I recently needed to use Qualcomm’s Turing stream cipher for a Java project. Some Googling found a Java port of Qualcomm’s C++ reference implementation, which behaves almost exactly as expected: its output is always correct, but its runtime is significantly slower than the C++ implementation. As in, an order of magnitude slower. If this were the late ’90s, such a performance difference between C++ and Java might be expected… but it isn’t, so it’s not.

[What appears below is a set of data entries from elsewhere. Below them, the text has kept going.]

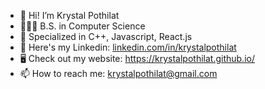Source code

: - 👋 Hi! I’m Krystal Pothilat
- 👩🏻‍🎓 B.S. in Computer Science 
- 🧠 Specialized in C++, Javascript, React.js
- 👥 Here's my Linkedin: [linkedin.com/in/krystalpothilat](https://www.linkedin.com/in/krystalpothilat)
- 🖥️ Check out my website: https://krystalpothilat.github.io/
- 📫 How to reach me: krystalpothilat@gmail.com

<!---
krystalpothilat/krystalpothilat is a ✨ special ✨ repository because its `README.md` (this file) appears on your GitHub profile.
You can click the Preview link to take a look at your changes.
--->
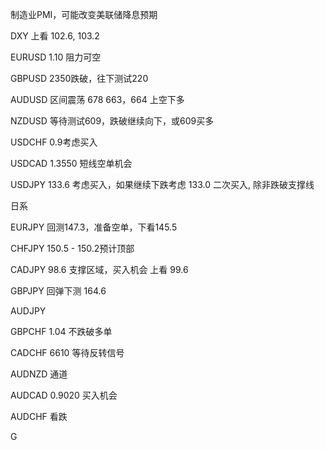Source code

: 
制造业PMI，可能改变美联储降息预期


DXY 上看 102.6, 103.2

EURUSD  1.10 阻力可空

GBPUSD  2350跌破，往下测试220

AUDUSD  区间震荡 678  663，664 上空下多

NZDUSD  等待测试609，跌破继续向下，或609买多

USDCHF  0.9考虑买入

USDCAD  1.3550 短线空单机会

USDJPY  133.6 考虑买入，如果继续下跌考虑 133.0 二次买入, 除非跌破支撑线

日系

EURJPY 回测147.3，准备空单，下看145.5

CHFJPY 150.5 - 150.2预计顶部

CADJPY 98.6 支撑区域，买入机会 上看 99.6

GBPJPY 回弹下测 164.6 

AUDJPY 

GBPCHF 1.04 不跌破多单

CADCHF 6610 等待反转信号

AUDNZD 通道

AUDCAD 0.9020 买入机会

AUDCHF 看跌

G

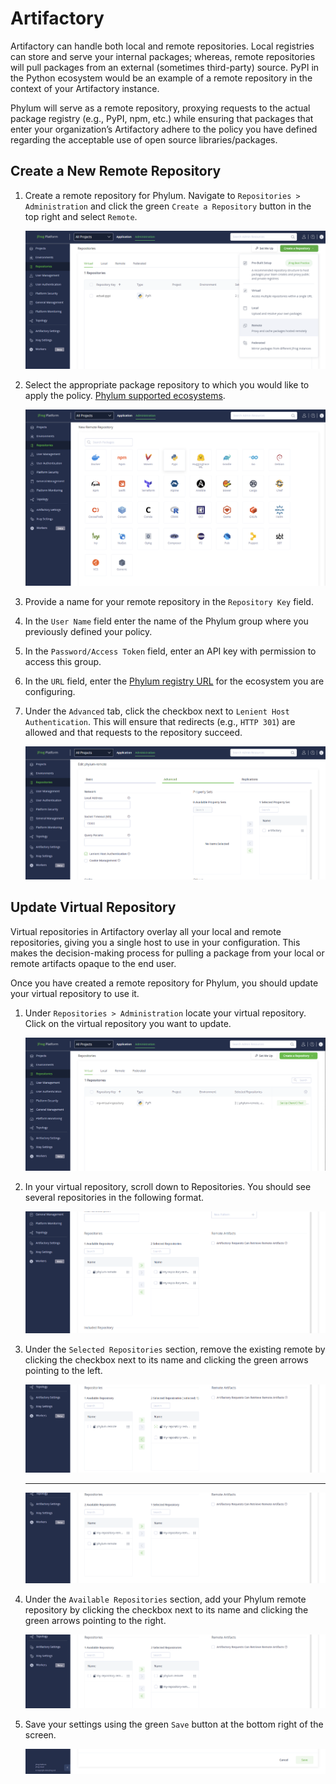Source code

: # Artifactory

Artifactory can handle both local and remote repositories. Local registries can
store and serve your internal packages; whereas, remote repositories will pull
packages from an external (sometimes third-party) source. PyPI in the Python
ecosystem would be an example of a remote repository in the context of your
Artifactory instance.

Phylum will serve as a remote repository, proxying requests to the actual package
registry (e.g., PyPI, npm, etc.) while ensuring that packages that enter your
organization’s Artifactory adhere to the policy you have defined regarding the
acceptable use of open source libraries/packages.

## Create a New Remote Repository

1. Create a remote repository for Phylum. Navigate to `Repositories > Administration`
   and click the green `Create a Repository` button in the top right and select `Remote`.

   ![Artifactory_create_repo](../../assets/artifactory_create_repo.png)

2. Select the appropriate package repository to which you would like to apply the
   policy. [Phylum supported ecosystems](./about.md#supported-ecosystems).

   ![Artifactory_select_ecosystem](../../assets/artifactory_select_ecosystem.png)

3. Provide a name for your remote repository in the `Repository Key` field.
4. In the `User Name` field enter the name of the Phylum group where you
   previously defined your policy.
5. In the `Password/Access Token` field, enter an API key with permission to
   access this group.
6. In the `URL` field, enter the [Phylum registry URL](./about.md#supported-ecosystems)
   for the ecosystem you are configuring.
7. Under the `Advanced` tab, click the checkbox next to `Lenient Host Authentication`.
   This will ensure that redirects (e.g., `HTTP 301`) are allowed and that requests
   to the repository succeed.

   ![Artifactory_lenient_host_auth](../../assets/artifactory_lenient_host_auth.png)

## Update Virtual Repository
   
Virtual repositories in Artifactory overlay all your local and remote repositories,
giving you a single host to use in your configuration. This makes the
decision-making process for pulling a package from your local or remote artifacts
opaque to the end user.

Once you have created a remote repository for Phylum, you should update your virtual
repository to use it.

1. Under `Repositories > Administration` locate your virtual repository. Click on
   the virtual repository you want to update.

   ![Artifactory_virtual_repos](../../assets/artifactory_virtual_repos.png)

2. In your virtual repository, scroll down to Repositories. You should see several
   repositories in the following format.

   ![Artifactory_select_repo_1](../../assets/artifactory_select_repo_1.png)

3. Under the `Selected Repositories` section, remove the existing remote by clicking
   the checkbox next to its name and clicking the green arrows pointing to the left.

   ![Artifactory_select_repo_2](../../assets/artifactory_select_repo_2.png)
   
   ---

   ![Artifactory_select_repo_3](../../assets/artifactory_select_repo_3.png)

4. Under the `Available Repositories` section, add your Phylum remote repository by
   clicking the checkbox next to its name and clicking the green arrows pointing to
   the right.

   ![Artifactory_select_repo_4](../../assets/artifactory_select_repo_4.png)

5. Save your settings using the green `Save` button at the bottom right of the screen.

   ![Artifactory_select_repo_5](../../assets/artifactory_select_repo_5.png)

Digging into the code revealed several areas that required sequential execution, thus preventing HotSpot’s JIT-compiler from really going to town in its optimizations. Qualcomm’s implementation, by contrast, makes liberal use of loop unrolling and bit-parallel operations. By turing as many of these sequential operations as possible into bit-parallel operations, we can help the JVM perform more operations per clock cycle and allow it to inline critical methods.
Starting with the existing Java port as a base, I ported over the bit-parallel optimizations from Qualcomm’s implementation, in the process eliminating most of the loops requiring serial execution. The results are stark: with the original Java port, VisualVM showed that decrypting a 14 GB file resulted in 38.5 seconds spent in the Turing code. By contrast, the optimized variant spent only 5.8 seconds in the same code.
Qualcomm’s license allows both source and binary modification and redistribution, provided they are credited for Turing’s development. If that license suits your needs and you need a fast Java implementation of the Turing cipher, my port is available on GitHub as QuickTuring. Comments and bug reports are welcome.